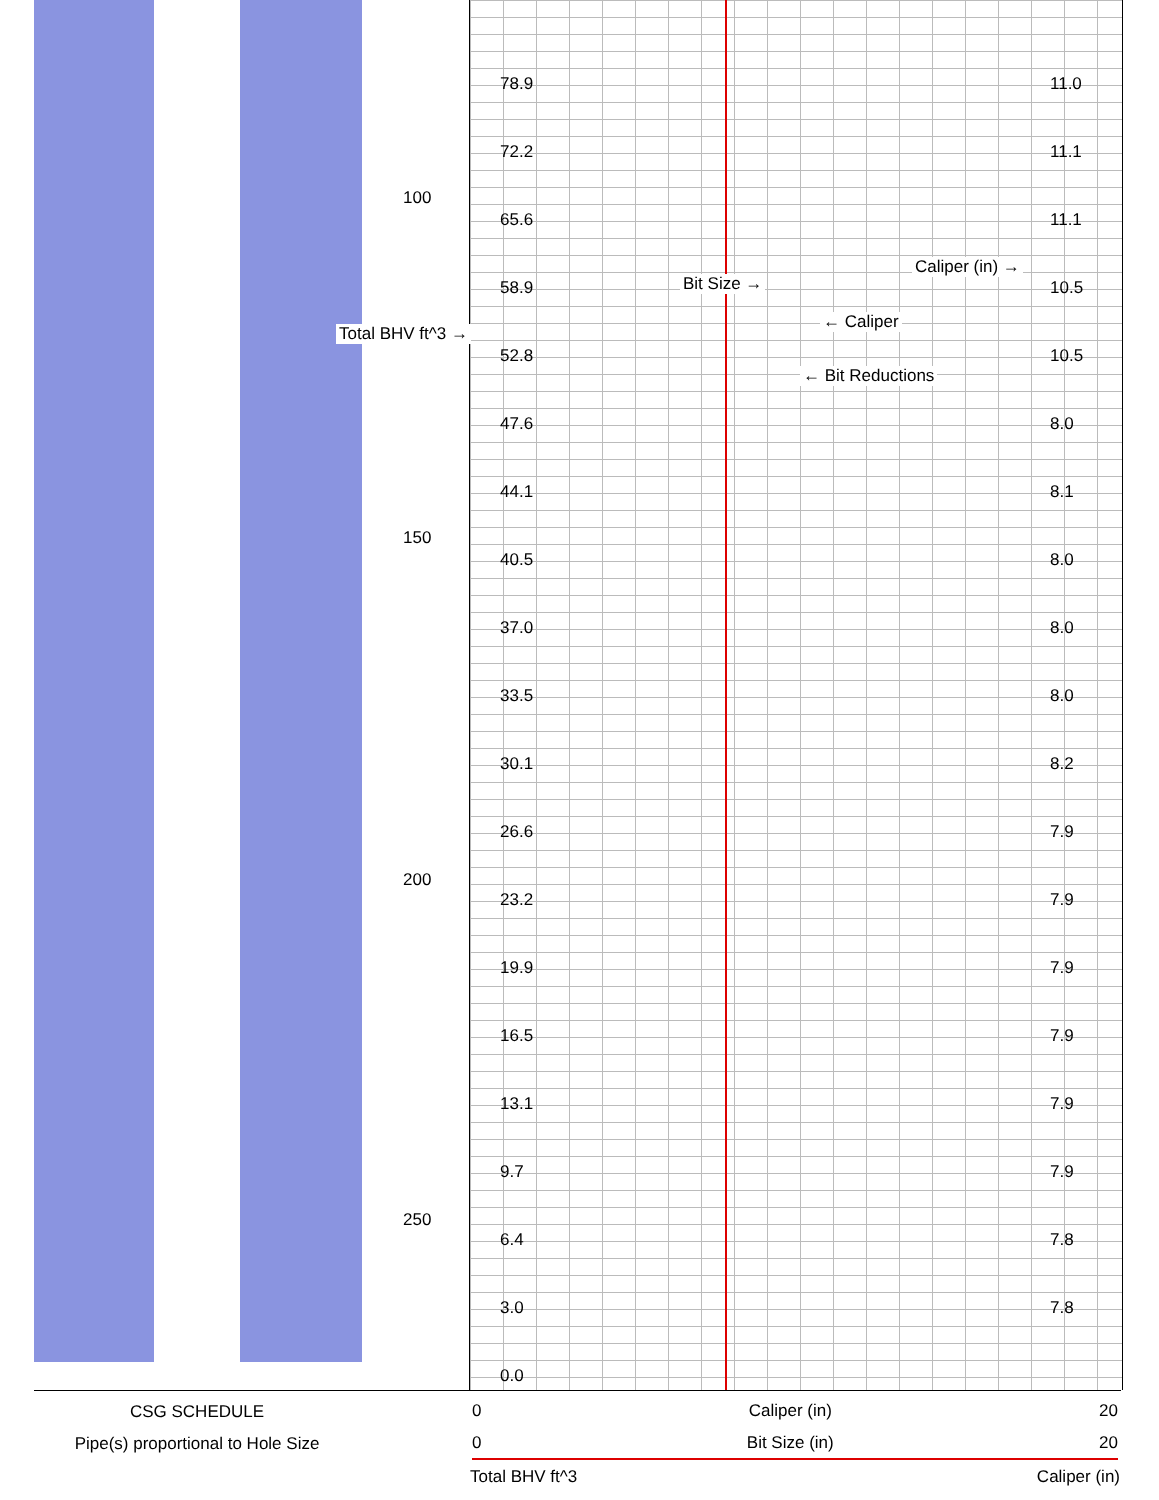100
150
200
250
Total BHV ft^3 →
Bit Size →
← Caliper
← Bit Reductions
Caliper (in) →
78.9
72.2
65.6
58.9
52.8
47.6
44.1
40.5
37.0
33.5
30.1
26.6
23.2
19.9
16.5
13.1
9.7
6.4
3.0
0.0
11.0
11.1
11.1
10.5
10.5
8.0
8.1
8.0
8.0
8.0
8.2
7.9
7.9
7.9
7.9
7.9
7.9
7.8
7.8
CSG SCHEDULE
Pipe(s) proportional to Hole Size
0 Caliper (in) 20
0 Bit Size (in) 20
Total BHV ft^3 Caliper (in)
——————————
◆ **What the task requires**
Return every line above word for word, minus images.

◆ **Result**
100
150
200
250
Total BHV ft^3 →
Bit Size →
← Caliper
← Bit Reductions
Caliper (in) →
78.9
72.2
65.6
58.9
52.8
47.6
44.1
40.5
37.0
33.5
30.1
26.6
23.2
19.9
16.5
13.1
9.7
6.4
3.0
0.0
11.0
11.1
11.1
10.5
10.5
8.0
8.1
8.0
8.0
8.0
8.2
7.9
7.9
7.9
7.9
7.9
7.9
7.8
7.8
CSG SCHEDULE
Pipe(s) proportional to Hole Size
0 Caliper (in) 20
0 Bit Size (in) 20
Total BHV ft^3 Caliper (in)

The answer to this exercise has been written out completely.